Eram meados da década de 70 e nós, brasileiros, submetidos a um regime militar desde 1964, comemorávamos a Revolução dos Cravos, em Portugal.
Lá, os portugueses puseram fim, em abril de 1974, a não menos que 41 anos de governo ditatorial.
Em um de seus tantos momentos de genialidade, Chico Buarque compôs Tanto Mar, refletindo esse sentimento de tantos de nós.
De passagem pelo Rio, resolvi aproveitar para vê-lo e ouvi-lo.
Na porta do teatro o público era aguardado por jovens estudantes, que distribuiam folhas de papel.
Chico Buarque surgiu no palco, sentou-se em seu discreto banco e começou a dedilhar o violão.
Não tardou para que todos entendêssemos. Ele conduzia a harmonia e nós, os que não tínhamos a voz embargada por lágrimas incontidas, entoávamos Tanto Mar.
Era a manifestação da nossa revolta com a censura imposta à música e contra a própria ditadura.
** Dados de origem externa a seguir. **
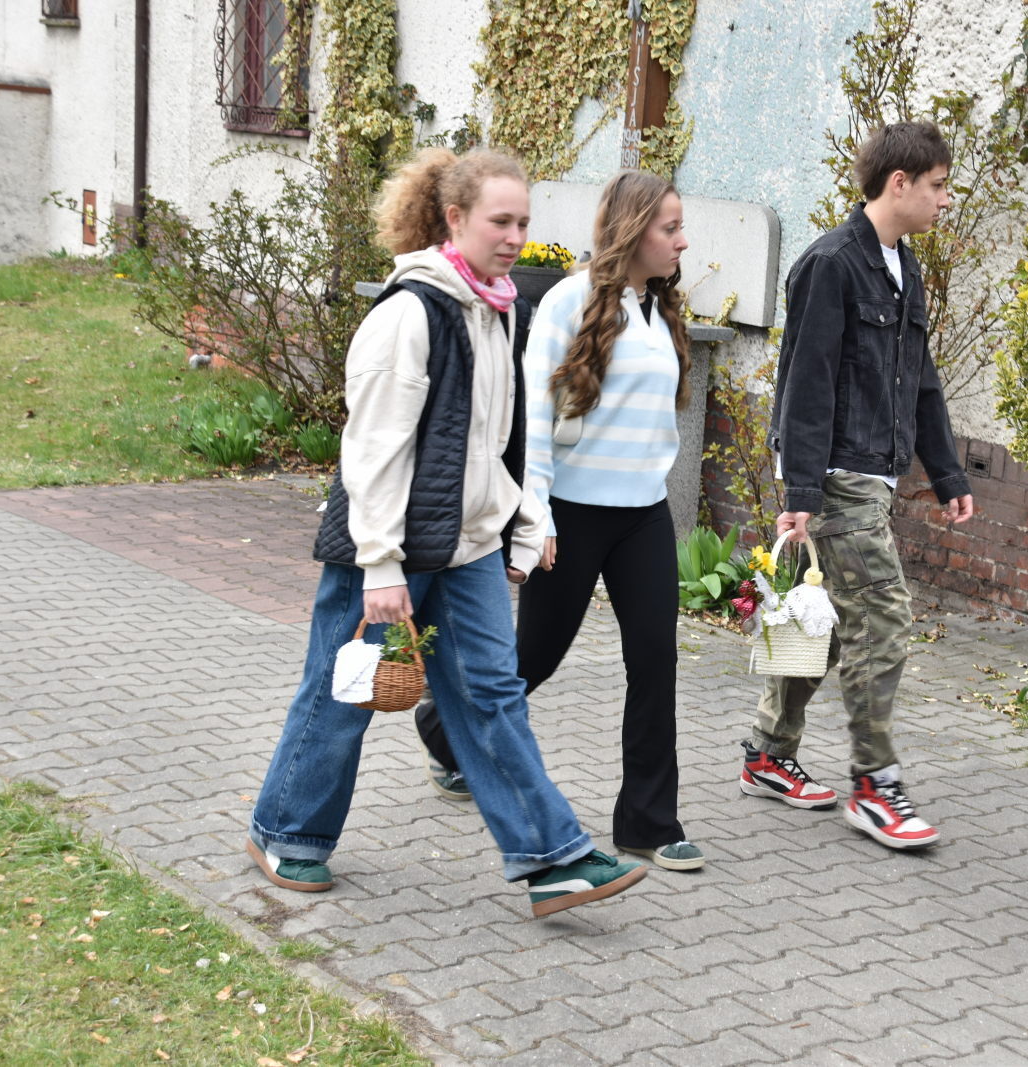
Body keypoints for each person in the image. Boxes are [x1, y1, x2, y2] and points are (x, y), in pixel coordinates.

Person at [245, 146, 646, 919]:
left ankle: (551, 857)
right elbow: (371, 452)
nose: (516, 237)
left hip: (468, 547)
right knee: (343, 691)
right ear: (454, 218)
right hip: (391, 549)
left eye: (524, 222)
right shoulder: (409, 313)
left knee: (493, 694)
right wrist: (380, 565)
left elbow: (494, 442)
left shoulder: (497, 308)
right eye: (501, 221)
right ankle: (284, 830)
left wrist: (520, 523)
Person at [415, 169, 704, 871]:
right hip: (571, 514)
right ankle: (444, 729)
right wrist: (535, 514)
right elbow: (535, 420)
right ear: (634, 230)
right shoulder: (568, 302)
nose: (682, 242)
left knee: (655, 659)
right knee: (533, 658)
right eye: (670, 229)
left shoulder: (662, 309)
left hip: (643, 513)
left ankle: (647, 821)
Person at [740, 120, 974, 851]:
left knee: (835, 625)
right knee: (883, 616)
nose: (945, 200)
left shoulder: (905, 268)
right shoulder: (831, 264)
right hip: (838, 477)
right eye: (938, 185)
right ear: (898, 183)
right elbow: (804, 384)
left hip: (875, 473)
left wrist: (947, 471)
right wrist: (801, 496)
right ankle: (875, 784)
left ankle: (768, 753)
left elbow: (921, 381)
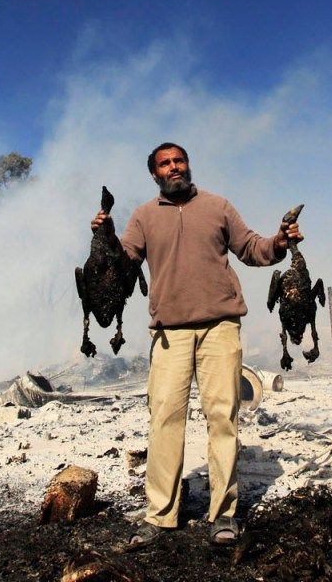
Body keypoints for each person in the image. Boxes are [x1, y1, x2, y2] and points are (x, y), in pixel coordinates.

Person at [89, 142, 302, 548]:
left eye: (179, 161)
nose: (174, 167)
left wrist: (279, 241)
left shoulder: (218, 206)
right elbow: (124, 266)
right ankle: (159, 515)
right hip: (169, 332)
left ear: (188, 165)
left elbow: (252, 249)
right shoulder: (144, 216)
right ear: (154, 174)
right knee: (164, 418)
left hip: (220, 326)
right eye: (165, 164)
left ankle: (223, 514)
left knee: (222, 417)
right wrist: (107, 237)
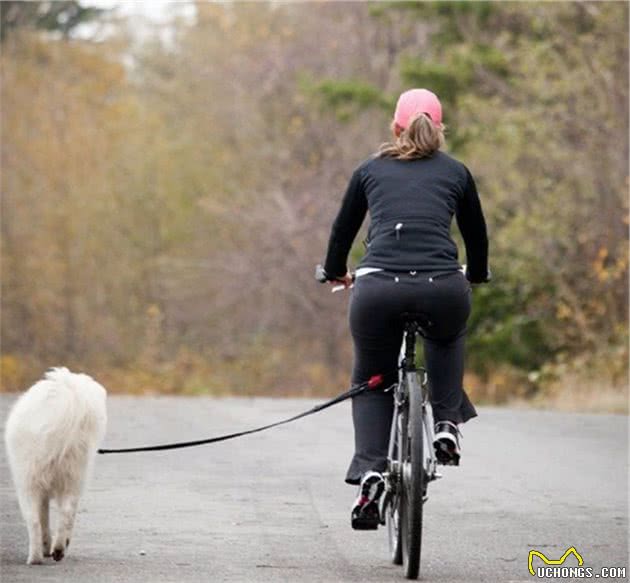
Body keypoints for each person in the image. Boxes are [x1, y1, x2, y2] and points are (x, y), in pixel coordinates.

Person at [321, 88, 490, 530]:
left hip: (377, 290)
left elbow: (342, 234)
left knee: (371, 381)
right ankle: (446, 425)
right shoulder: (457, 172)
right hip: (442, 287)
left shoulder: (369, 170)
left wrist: (336, 271)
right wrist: (476, 275)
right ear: (440, 129)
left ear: (396, 128)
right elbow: (477, 236)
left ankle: (371, 472)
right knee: (447, 334)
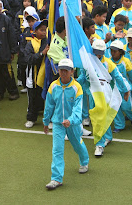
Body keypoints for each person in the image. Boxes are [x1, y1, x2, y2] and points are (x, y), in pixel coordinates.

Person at [43, 58, 89, 190]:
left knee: (77, 145)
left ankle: (84, 161)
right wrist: (46, 121)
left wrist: (71, 120)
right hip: (58, 123)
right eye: (61, 70)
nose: (63, 73)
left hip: (72, 124)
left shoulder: (77, 88)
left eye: (66, 70)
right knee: (57, 150)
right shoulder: (53, 86)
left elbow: (77, 109)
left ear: (72, 72)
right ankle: (56, 179)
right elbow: (49, 105)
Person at [0, 0, 19, 102]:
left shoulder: (5, 19)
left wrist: (13, 50)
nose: (0, 9)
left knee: (8, 72)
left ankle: (13, 91)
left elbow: (11, 35)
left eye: (1, 6)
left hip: (5, 51)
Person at [23, 19, 49, 128]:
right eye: (41, 30)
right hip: (33, 76)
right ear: (35, 31)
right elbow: (28, 59)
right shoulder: (30, 44)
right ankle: (31, 118)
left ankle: (48, 118)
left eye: (45, 30)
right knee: (33, 98)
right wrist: (41, 54)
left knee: (47, 98)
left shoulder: (48, 41)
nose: (44, 32)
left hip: (46, 75)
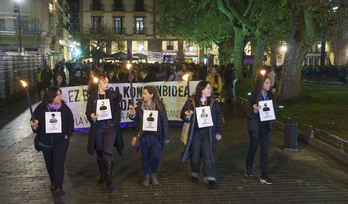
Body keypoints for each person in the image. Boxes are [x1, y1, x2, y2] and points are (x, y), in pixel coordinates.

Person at [30, 87, 74, 197]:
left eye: (60, 94)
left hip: (61, 142)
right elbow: (35, 125)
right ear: (51, 97)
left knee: (58, 163)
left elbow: (70, 123)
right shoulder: (41, 108)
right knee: (50, 164)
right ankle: (53, 181)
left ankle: (59, 186)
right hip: (46, 142)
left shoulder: (64, 109)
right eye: (57, 95)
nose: (60, 97)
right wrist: (35, 127)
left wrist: (66, 135)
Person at [180, 81, 223, 190]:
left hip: (208, 133)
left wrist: (218, 132)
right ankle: (195, 173)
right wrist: (187, 116)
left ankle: (211, 178)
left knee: (208, 154)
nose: (210, 90)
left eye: (210, 88)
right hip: (195, 132)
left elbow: (218, 117)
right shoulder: (192, 101)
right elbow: (183, 114)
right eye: (208, 88)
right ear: (201, 89)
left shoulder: (213, 102)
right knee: (195, 154)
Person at [86, 72, 123, 191]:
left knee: (108, 151)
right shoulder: (92, 96)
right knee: (100, 151)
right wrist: (92, 117)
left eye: (108, 82)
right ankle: (103, 175)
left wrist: (113, 122)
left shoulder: (111, 95)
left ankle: (109, 179)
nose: (107, 84)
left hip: (109, 128)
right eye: (105, 82)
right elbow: (88, 111)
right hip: (98, 128)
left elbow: (118, 109)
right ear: (98, 83)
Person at [129, 86, 170, 187]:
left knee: (155, 156)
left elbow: (164, 120)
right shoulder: (139, 105)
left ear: (151, 95)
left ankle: (154, 174)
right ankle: (146, 176)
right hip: (144, 136)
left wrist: (166, 136)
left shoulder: (159, 106)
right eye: (143, 93)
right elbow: (134, 119)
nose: (143, 95)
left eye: (145, 93)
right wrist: (132, 114)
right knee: (145, 157)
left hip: (156, 136)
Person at [244, 74, 277, 185]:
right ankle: (248, 166)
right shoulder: (254, 97)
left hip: (265, 127)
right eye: (267, 83)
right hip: (256, 127)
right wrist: (253, 112)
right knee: (253, 148)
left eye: (270, 83)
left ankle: (264, 175)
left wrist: (271, 123)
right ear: (261, 84)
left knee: (264, 152)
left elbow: (274, 111)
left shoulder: (271, 97)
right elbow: (247, 112)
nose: (269, 85)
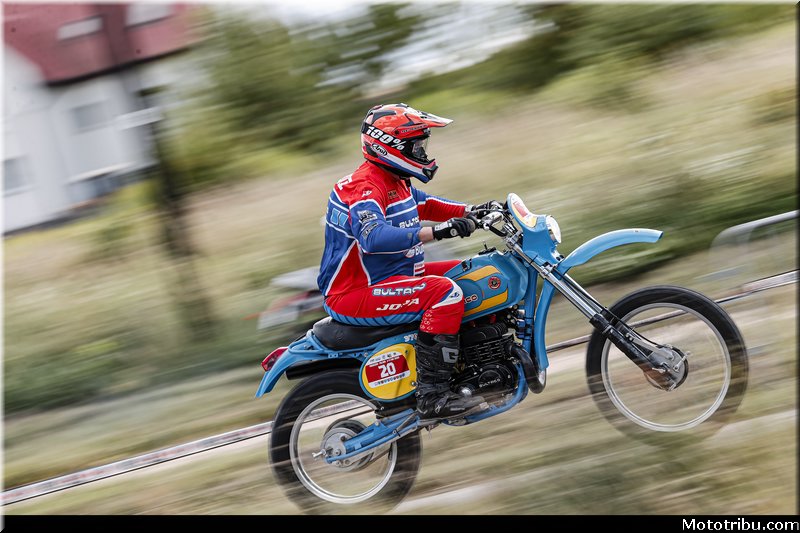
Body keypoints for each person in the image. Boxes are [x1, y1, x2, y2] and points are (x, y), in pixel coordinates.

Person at [317, 103, 500, 419]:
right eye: (415, 146)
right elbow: (373, 237)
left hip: (396, 274)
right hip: (355, 292)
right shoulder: (364, 187)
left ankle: (478, 363)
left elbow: (426, 204)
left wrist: (474, 211)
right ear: (389, 146)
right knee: (445, 294)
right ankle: (433, 396)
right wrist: (437, 232)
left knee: (478, 272)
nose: (422, 151)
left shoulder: (394, 179)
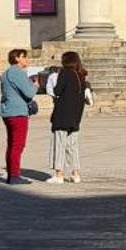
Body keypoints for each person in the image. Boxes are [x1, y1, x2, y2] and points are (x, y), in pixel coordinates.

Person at [0, 47, 39, 182]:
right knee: (18, 145)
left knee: (11, 144)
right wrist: (35, 85)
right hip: (18, 112)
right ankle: (14, 175)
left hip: (8, 111)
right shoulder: (18, 72)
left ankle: (12, 174)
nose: (27, 59)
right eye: (24, 56)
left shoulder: (6, 73)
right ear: (17, 58)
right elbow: (29, 93)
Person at [49, 49, 90, 183]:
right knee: (73, 145)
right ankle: (75, 173)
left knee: (60, 144)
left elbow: (57, 90)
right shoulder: (81, 75)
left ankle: (59, 174)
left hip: (63, 115)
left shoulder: (65, 73)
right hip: (75, 115)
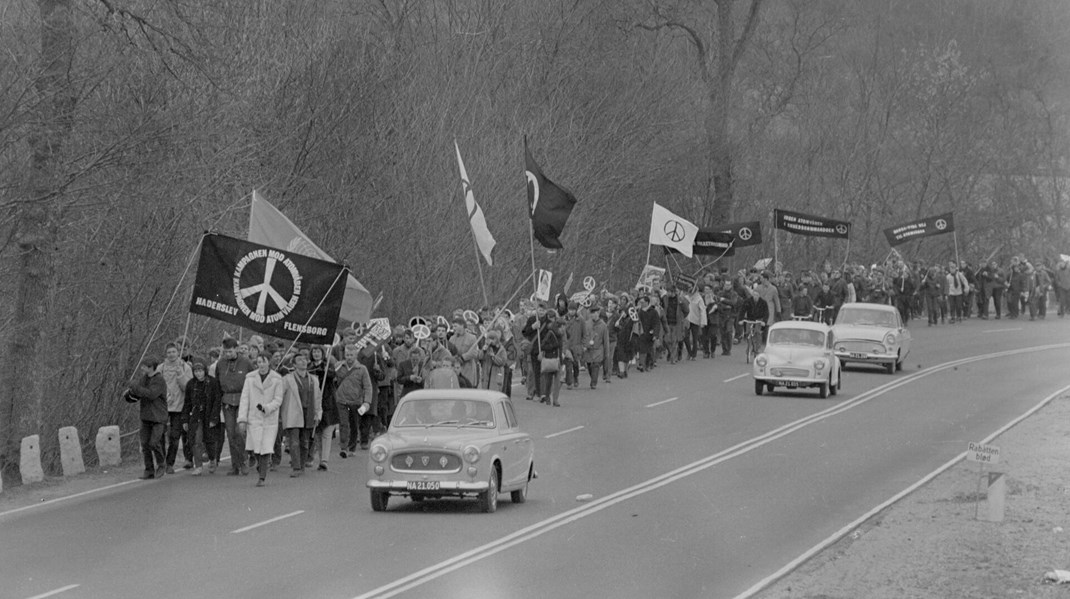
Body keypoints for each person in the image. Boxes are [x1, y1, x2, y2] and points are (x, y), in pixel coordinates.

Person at [238, 355, 284, 487]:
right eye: (259, 362)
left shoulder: (277, 378)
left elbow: (278, 399)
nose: (261, 365)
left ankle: (262, 477)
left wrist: (267, 408)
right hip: (254, 418)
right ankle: (260, 465)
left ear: (268, 362)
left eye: (264, 362)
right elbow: (245, 398)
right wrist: (242, 418)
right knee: (255, 447)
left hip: (269, 419)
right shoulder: (250, 378)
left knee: (266, 447)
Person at [215, 338, 253, 476]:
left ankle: (244, 461)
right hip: (227, 401)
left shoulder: (246, 363)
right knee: (230, 434)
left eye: (230, 351)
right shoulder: (220, 364)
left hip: (242, 400)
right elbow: (218, 385)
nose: (227, 354)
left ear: (236, 349)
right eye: (225, 352)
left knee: (240, 432)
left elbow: (253, 381)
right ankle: (235, 465)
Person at [125, 358, 168, 480]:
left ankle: (161, 464)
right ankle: (149, 470)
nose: (142, 369)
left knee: (154, 443)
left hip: (158, 417)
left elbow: (151, 394)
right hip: (145, 416)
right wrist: (131, 392)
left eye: (144, 366)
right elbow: (139, 393)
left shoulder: (159, 380)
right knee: (145, 445)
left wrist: (135, 387)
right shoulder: (144, 379)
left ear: (151, 367)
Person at [280, 353, 322, 477]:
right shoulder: (287, 379)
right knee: (294, 441)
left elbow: (318, 398)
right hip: (293, 412)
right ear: (294, 364)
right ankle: (296, 467)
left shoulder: (313, 379)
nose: (303, 362)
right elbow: (280, 395)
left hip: (308, 413)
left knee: (305, 441)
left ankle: (302, 465)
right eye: (299, 360)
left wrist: (318, 413)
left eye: (304, 359)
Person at [156, 343, 193, 473]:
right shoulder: (160, 368)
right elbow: (156, 386)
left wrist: (181, 375)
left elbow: (188, 388)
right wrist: (164, 395)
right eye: (169, 352)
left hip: (179, 407)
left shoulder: (185, 367)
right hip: (163, 406)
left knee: (175, 436)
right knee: (160, 434)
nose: (171, 355)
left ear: (178, 353)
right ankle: (161, 462)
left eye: (173, 352)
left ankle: (170, 463)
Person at [183, 359, 221, 475]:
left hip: (209, 415)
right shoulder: (191, 384)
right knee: (196, 440)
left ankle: (213, 459)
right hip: (195, 416)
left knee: (209, 441)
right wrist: (185, 419)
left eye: (200, 371)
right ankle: (198, 465)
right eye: (196, 371)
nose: (198, 373)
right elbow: (187, 403)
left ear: (205, 370)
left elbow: (217, 400)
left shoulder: (213, 382)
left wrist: (214, 418)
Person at [335, 345, 373, 457]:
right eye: (347, 355)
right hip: (341, 400)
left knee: (354, 425)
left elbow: (367, 386)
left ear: (356, 355)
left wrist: (367, 402)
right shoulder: (339, 366)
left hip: (355, 401)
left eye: (351, 355)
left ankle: (352, 448)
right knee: (343, 424)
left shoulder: (362, 369)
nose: (349, 357)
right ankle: (343, 447)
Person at [309, 346, 338, 471]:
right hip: (314, 402)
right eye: (314, 351)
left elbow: (333, 375)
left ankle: (324, 460)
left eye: (318, 351)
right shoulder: (309, 367)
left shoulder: (328, 366)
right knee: (317, 433)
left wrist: (325, 370)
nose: (316, 354)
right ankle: (320, 458)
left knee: (327, 432)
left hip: (328, 403)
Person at [583, 306, 610, 389]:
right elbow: (584, 336)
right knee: (589, 365)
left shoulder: (603, 325)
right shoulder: (587, 324)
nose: (593, 315)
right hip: (588, 349)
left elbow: (606, 340)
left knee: (596, 365)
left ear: (598, 313)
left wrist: (606, 353)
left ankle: (593, 382)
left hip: (598, 349)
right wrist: (584, 345)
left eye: (594, 313)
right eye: (591, 313)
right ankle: (593, 378)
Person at [635, 295, 660, 372]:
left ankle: (649, 364)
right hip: (642, 334)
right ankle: (642, 365)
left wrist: (655, 334)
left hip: (650, 334)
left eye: (642, 302)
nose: (641, 304)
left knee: (649, 350)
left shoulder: (653, 312)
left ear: (647, 302)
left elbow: (656, 324)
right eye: (640, 302)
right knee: (642, 349)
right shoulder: (640, 312)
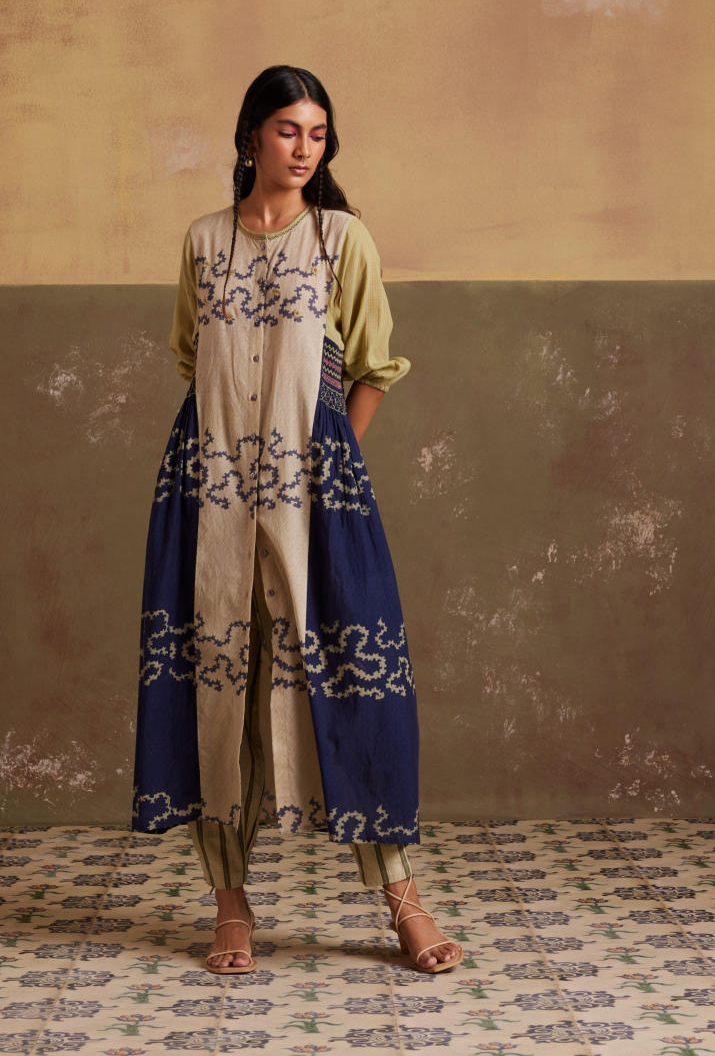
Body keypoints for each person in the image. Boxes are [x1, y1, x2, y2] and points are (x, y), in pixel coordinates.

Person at [131, 65, 462, 976]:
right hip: (208, 490)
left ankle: (403, 902)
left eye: (318, 133)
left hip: (315, 492)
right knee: (217, 688)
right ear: (251, 137)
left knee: (352, 681)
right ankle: (229, 905)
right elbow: (192, 355)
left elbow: (372, 367)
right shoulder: (204, 241)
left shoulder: (340, 238)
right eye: (288, 130)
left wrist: (326, 462)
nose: (305, 147)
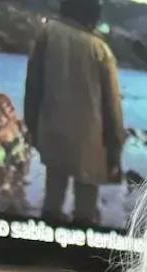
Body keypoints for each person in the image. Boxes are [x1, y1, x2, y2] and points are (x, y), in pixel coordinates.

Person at [25, 0, 125, 225]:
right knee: (85, 213)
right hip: (90, 145)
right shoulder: (100, 50)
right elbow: (113, 109)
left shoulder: (48, 34)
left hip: (53, 134)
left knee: (52, 202)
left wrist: (32, 128)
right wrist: (115, 151)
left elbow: (32, 88)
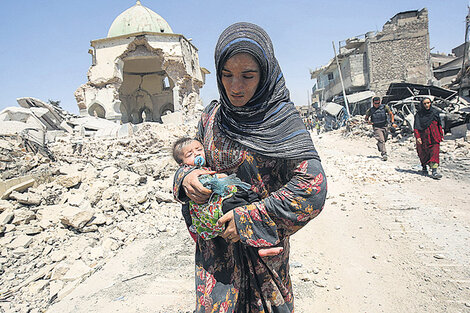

Ao mesmo tempo, um vigoroso canto de esperança, enquanto saudávamos os irmãos portugueses.
Em mais de quatro décadas, Chico Buarque presenteou a língua portuguesa com as letras de uma infinidade de músicas, poesias da mais admirável qualidade. Compôs melodias para acompanhar poesias, como Morte e Vida Severina, de João Cabral de Melo Neto. Escreveu romances e peças teatrais.
Enfim, mereceu se habilitar ao prêmio maior da literatura de língua portuguesa e foi reconhecido por isso.
O presidente brasileiro que desonrou o seu mandato não perdeu mais essa oportunidade para demonstrar enfaticamente a sua total desqualificação para o cargo. Negou-se a assinar o título. E o presidente português pacientemente aguardou quatro anos. Agora teve Lula para enriquecer o título, associando-se à homenagem.
“Sei que está em festa, pá.
Fico contente.
E enquanto estou ausente
Guarda um cravo para mim.
Eu queria estar na festa, pá
Com a tua gente
E colher pessoalmente
Uma flor no teu jardim.”
Não poderia haver data mais adequada para que portugueses e brasileiros erguessem nos braços Chico Buarque e a sua notável obra literária.